ExploreLearning Gizmos are interactive online simulations and case studies for math and science that power inquiry and understanding through hands-on learning and experimentation. With more than 450 Gizmos covering STEM topics for grades 3-12, students can dig deeper into subjects and really understand challenging concepts.
Check out these Gizmos you can use to investigate the science of superheroes:
Who doesn’t love a good origin story—nuclear explosions, lab accidents, distant planets, or faraway stars… Take a look at some ways “Bob Smith” could become “Captain Claw” with these Gizmos.
Solar System. In this Gizmo, students explore our solar system and learn the characteristics of each planet. Compare the sizes of planets and their distances from the Sun. Observe the speeds of planetary orbits and measure how long each planet takes to go around the Sun.
You’re not a superhero unless you have a super power or some cool equipment—that’s the rule. From magnetism to changing the temperature of something to a really cool car, these Gizmos will help you figure out how our favorite characters can do what they do. Okay, they really can’t do those things, but it’s fun to hypothesize.
Control the Temperature and Weather
Phase Changes. The Phase Changes Gizmo illustrates how molecular motion is related to phase changes. As students add heat to the system, molecules move faster and phase changes occur—ice melts and water boils. When heat is taken away, condensation and freezing occur. Students can create a graph of temperature vs. time, and the altitude can be changed as well.
Reaction Time. In a well-known experiment, one person holds a ruler vertically, and another tries to catch the ruler when it is dropped. The faster the catch, the smaller the number on the ruler will be. The Reaction Time 1 Gizmo allows students to try this experiment and several others in a controlled environment.
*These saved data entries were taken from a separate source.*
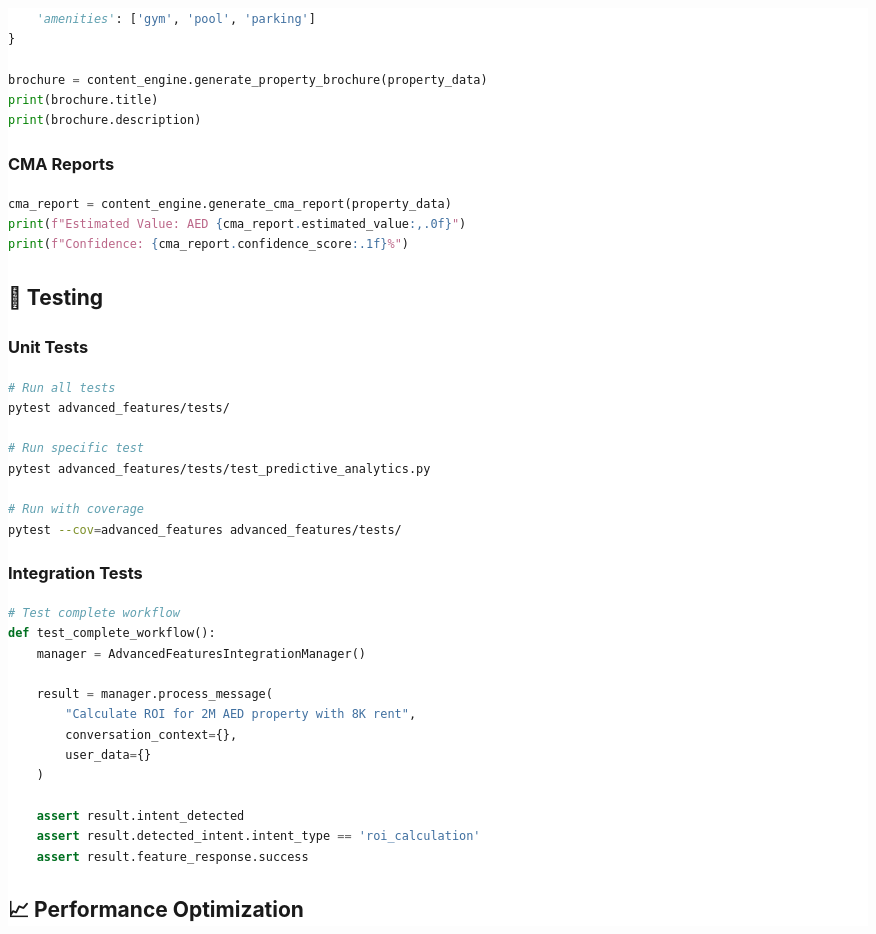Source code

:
 ```python
    'amenities': ['gym', 'pool', 'parking']
}

brochure = content_engine.generate_property_brochure(property_data)
print(brochure.title)
print(brochure.description)
```

### CMA Reports

```python
cma_report = content_engine.generate_cma_report(property_data)
print(f"Estimated Value: AED {cma_report.estimated_value:,.0f}")
print(f"Confidence: {cma_report.confidence_score:.1f}%")
```

## 🧪 Testing

### Unit Tests

```bash
# Run all tests
pytest advanced_features/tests/

# Run specific test
pytest advanced_features/tests/test_predictive_analytics.py

# Run with coverage
pytest --cov=advanced_features advanced_features/tests/
```

### Integration Tests

```python
# Test complete workflow
def test_complete_workflow():
    manager = AdvancedFeaturesIntegrationManager()
    
    result = manager.process_message(
        "Calculate ROI for 2M AED property with 8K rent",
        conversation_context={},
        user_data={}
    )
    
    assert result.intent_detected
    assert result.detected_intent.intent_type == 'roi_calculation'
    assert result.feature_response.success
```

## 📈 Performance Optimization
The Reaction Time 2 activity focuses on range, mode, and median of a data set.
Magnetism. In the Magnetism Gizmo, students can work with bar magnets and a variety of materials. On the Magnetic Forces tab, students can see what combinations of magnets and materials result in attraction, repulsion, or no movement at all. On the Magnetic Field Lines tab, students use iron filings to observe magnetic field lines.
Super Hearing and Super Sight
Eyes and Vision series. The Eyes and Vision Gizmo explores three aspects of how we see. The first lesson, Seeing Color, explores how different colors of light are reflected and absorbed. By experimenting with different combinations of colored lights and colored objects, students will build a model of how we perceive color. Follow up this exploration with the Focusing Light and Sensing Light lessons.
Phased Array. Hidden objects can be detected by reflecting waves from their surfaces. While a single reflected wave can give the distance to an object, the exact position of the object is still unknown. One way to solve this problem is to use a phased array to create a focused beam. With the Phased Array Gizmo, students can learn how a beam of constructive interference is used to identify the location of an object.
Saving the world from bad stuff is job #1 for superheroes, and for many STEM professionals as well. Although they’re not battling Doctor Mean, with these Gizmos your students can see what it’s like to be a STEM superhero by saving lives and fighting crime.
Cell Respiration. In this interactive STEM Case, students step into the role of a medical toxicologist, and learn about cell respiration to save the life of a CIA agent that has been poisoned.